▸ **WHAT TO DO**: Reproduce the items from the start through the line holding "WARSZTATY –", inclusive, substituting "CHERCHER" for "RECHERCHER" and leaving everything else unchanged.

== == ==

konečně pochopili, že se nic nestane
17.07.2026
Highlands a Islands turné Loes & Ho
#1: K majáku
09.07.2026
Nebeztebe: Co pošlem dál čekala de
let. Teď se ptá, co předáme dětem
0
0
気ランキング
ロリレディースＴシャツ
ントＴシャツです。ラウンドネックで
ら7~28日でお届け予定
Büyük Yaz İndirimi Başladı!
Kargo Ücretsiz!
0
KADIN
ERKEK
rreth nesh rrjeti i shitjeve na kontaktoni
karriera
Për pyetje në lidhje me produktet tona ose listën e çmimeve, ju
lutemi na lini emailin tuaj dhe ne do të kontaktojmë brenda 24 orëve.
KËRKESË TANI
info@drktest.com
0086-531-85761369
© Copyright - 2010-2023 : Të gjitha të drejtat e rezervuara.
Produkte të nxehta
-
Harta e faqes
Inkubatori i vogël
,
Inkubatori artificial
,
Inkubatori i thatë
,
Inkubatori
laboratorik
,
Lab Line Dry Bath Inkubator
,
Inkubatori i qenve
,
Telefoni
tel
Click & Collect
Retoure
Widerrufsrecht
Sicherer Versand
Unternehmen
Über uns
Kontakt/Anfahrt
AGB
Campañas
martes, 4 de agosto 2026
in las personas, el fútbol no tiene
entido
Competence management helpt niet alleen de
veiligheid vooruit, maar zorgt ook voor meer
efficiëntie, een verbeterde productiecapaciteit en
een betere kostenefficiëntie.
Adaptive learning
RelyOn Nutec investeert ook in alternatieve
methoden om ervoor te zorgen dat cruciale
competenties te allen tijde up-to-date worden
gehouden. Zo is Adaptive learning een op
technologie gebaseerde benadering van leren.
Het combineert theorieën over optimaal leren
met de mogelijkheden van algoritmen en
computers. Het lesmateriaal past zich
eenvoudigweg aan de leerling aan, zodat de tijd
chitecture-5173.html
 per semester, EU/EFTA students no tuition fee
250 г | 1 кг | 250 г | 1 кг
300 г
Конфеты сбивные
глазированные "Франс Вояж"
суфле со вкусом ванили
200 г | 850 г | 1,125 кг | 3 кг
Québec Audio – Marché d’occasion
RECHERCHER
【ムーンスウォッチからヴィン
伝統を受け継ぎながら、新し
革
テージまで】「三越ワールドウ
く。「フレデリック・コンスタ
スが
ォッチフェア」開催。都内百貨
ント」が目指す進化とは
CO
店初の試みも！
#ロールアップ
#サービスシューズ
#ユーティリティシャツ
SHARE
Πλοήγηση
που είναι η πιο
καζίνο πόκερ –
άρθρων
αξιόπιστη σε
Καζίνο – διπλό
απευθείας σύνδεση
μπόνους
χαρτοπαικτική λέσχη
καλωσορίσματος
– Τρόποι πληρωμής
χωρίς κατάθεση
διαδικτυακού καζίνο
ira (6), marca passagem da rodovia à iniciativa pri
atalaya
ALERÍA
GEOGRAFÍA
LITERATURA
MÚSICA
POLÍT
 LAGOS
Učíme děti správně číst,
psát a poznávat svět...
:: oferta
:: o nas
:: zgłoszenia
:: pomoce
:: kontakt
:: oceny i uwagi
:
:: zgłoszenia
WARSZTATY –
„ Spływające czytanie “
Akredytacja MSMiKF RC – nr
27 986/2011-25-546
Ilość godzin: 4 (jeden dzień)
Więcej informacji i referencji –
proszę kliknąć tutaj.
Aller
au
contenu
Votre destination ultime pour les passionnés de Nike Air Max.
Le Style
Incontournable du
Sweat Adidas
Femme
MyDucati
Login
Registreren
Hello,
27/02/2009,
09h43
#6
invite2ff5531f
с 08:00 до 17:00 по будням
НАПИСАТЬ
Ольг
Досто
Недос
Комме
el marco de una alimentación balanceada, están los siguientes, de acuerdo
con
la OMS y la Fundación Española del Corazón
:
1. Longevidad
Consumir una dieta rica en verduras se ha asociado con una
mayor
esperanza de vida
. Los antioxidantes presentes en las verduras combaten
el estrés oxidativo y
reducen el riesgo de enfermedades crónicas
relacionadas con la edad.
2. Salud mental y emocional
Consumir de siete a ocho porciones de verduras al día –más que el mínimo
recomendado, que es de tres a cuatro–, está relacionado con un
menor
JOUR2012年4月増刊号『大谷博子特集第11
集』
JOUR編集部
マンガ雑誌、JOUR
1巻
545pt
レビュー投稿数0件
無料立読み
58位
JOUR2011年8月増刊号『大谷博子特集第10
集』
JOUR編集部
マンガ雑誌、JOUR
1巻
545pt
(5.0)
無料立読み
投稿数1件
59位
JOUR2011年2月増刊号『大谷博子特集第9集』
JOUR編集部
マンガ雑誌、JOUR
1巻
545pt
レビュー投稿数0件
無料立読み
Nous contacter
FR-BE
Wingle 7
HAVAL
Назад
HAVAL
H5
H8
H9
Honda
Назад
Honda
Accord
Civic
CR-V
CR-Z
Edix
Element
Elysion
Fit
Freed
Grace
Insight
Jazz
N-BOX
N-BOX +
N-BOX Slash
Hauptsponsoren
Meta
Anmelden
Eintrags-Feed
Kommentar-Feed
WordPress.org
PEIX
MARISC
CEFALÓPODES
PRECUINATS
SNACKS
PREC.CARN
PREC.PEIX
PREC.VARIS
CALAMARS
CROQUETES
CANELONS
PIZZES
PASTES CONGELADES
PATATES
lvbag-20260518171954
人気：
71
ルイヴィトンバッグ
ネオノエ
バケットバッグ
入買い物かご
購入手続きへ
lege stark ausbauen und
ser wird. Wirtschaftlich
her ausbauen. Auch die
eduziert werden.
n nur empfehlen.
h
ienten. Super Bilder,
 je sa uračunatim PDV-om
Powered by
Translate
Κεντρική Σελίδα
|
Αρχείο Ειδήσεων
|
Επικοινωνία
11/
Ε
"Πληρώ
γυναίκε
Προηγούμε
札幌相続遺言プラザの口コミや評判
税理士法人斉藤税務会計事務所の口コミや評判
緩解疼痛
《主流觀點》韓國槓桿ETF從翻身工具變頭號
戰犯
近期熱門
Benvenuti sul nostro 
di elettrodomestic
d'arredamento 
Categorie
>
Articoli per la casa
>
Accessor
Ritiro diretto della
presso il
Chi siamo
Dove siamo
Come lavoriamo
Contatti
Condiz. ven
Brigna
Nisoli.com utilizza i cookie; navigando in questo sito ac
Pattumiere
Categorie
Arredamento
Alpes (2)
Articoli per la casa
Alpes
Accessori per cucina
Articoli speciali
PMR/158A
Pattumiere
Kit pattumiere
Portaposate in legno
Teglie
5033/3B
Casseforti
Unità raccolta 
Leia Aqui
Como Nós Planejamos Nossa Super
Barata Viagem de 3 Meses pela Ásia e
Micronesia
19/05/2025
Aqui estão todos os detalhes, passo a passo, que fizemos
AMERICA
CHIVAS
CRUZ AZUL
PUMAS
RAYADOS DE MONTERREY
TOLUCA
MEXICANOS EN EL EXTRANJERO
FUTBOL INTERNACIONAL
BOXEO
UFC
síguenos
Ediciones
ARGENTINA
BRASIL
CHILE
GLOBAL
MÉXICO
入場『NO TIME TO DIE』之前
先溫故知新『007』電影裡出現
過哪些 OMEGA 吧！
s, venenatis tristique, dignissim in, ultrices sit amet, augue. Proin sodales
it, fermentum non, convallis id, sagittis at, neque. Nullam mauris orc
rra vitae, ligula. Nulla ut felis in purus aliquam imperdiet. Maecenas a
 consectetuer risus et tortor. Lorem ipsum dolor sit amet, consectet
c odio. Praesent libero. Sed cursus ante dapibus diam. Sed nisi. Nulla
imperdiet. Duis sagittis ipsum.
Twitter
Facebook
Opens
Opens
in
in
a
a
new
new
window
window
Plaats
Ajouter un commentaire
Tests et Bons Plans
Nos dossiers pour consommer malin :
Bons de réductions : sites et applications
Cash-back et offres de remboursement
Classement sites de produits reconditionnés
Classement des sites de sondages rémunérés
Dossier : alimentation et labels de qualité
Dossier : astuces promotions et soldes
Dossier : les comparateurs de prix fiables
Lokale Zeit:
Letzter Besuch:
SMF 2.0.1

== == ==

▸ **ANSWER BELOW**:
konečně pochopili, že se nic nestane
17.07.2026
Highlands a Islands turné Loes & Ho
#1: K majáku
09.07.2026
Nebeztebe: Co pošlem dál čekala de
let. Teď se ptá, co předáme dětem
0
0
気ランキング
ロリレディースＴシャツ
ントＴシャツです。ラウンドネックで
ら7~28日でお届け予定
Büyük Yaz İndirimi Başladı!
Kargo Ücretsiz!
0
KADIN
ERKEK
rreth nesh rrjeti i shitjeve na kontaktoni
karriera
Për pyetje në lidhje me produktet tona ose listën e çmimeve, ju
lutemi na lini emailin tuaj dhe ne do të kontaktojmë brenda 24 orëve.
KËRKESË TANI
info@drktest.com
0086-531-85761369
© Copyright - 2010-2023 : Të gjitha të drejtat e rezervuara.
Produkte të nxehta
-
Harta e faqes
Inkubatori i vogël
,
Inkubatori artificial
,
Inkubatori i thatë
,
Inkubatori
laboratorik
,
Lab Line Dry Bath Inkubator
,
Inkubatori i qenve
,
Telefoni
tel
Click & Collect
Retoure
Widerrufsrecht
Sicherer Versand
Unternehmen
Über uns
Kontakt/Anfahrt
AGB
Campañas
martes, 4 de agosto 2026
in las personas, el fútbol no tiene
entido
Competence management helpt niet alleen de
veiligheid vooruit, maar zorgt ook voor meer
efficiëntie, een verbeterde productiecapaciteit en
een betere kostenefficiëntie.
Adaptive learning
RelyOn Nutec investeert ook in alternatieve
methoden om ervoor te zorgen dat cruciale
competenties te allen tijde up-to-date worden
gehouden. Zo is Adaptive learning een op
technologie gebaseerde benadering van leren.
Het combineert theorieën over optimaal leren
met de mogelijkheden van algoritmen en
computers. Het lesmateriaal past zich
eenvoudigweg aan de leerling aan, zodat de tijd
chitecture-5173.html
 per semester, EU/EFTA students no tuition fee
250 г | 1 кг | 250 г | 1 кг
300 г
Конфеты сбивные
глазированные "Франс Вояж"
суфле со вкусом ванили
200 г | 850 г | 1,125 кг | 3 кг
Québec Audio – Marché d’occasion
CHERCHER
【ムーンスウォッチからヴィン
伝統を受け継ぎながら、新し
革
テージまで】「三越ワールドウ
く。「フレデリック・コンスタ
スが
ォッチフェア」開催。都内百貨
ント」が目指す進化とは
CO
店初の試みも！
#ロールアップ
#サービスシューズ
#ユーティリティシャツ
SHARE
Πλοήγηση
που είναι η πιο
καζίνο πόκερ –
άρθρων
αξιόπιστη σε
Καζίνο – διπλό
απευθείας σύνδεση
μπόνους
χαρτοπαικτική λέσχη
καλωσορίσματος
– Τρόποι πληρωμής
χωρίς κατάθεση
διαδικτυακού καζίνο
ira (6), marca passagem da rodovia à iniciativa pri
atalaya
ALERÍA
GEOGRAFÍA
LITERATURA
MÚSICA
POLÍT
 LAGOS
Učíme děti správně číst,
psát a poznávat svět...
:: oferta
:: o nas
:: zgłoszenia
:: pomoce
:: kontakt
:: oceny i uwagi
:
:: zgłoszenia
WARSZTATY –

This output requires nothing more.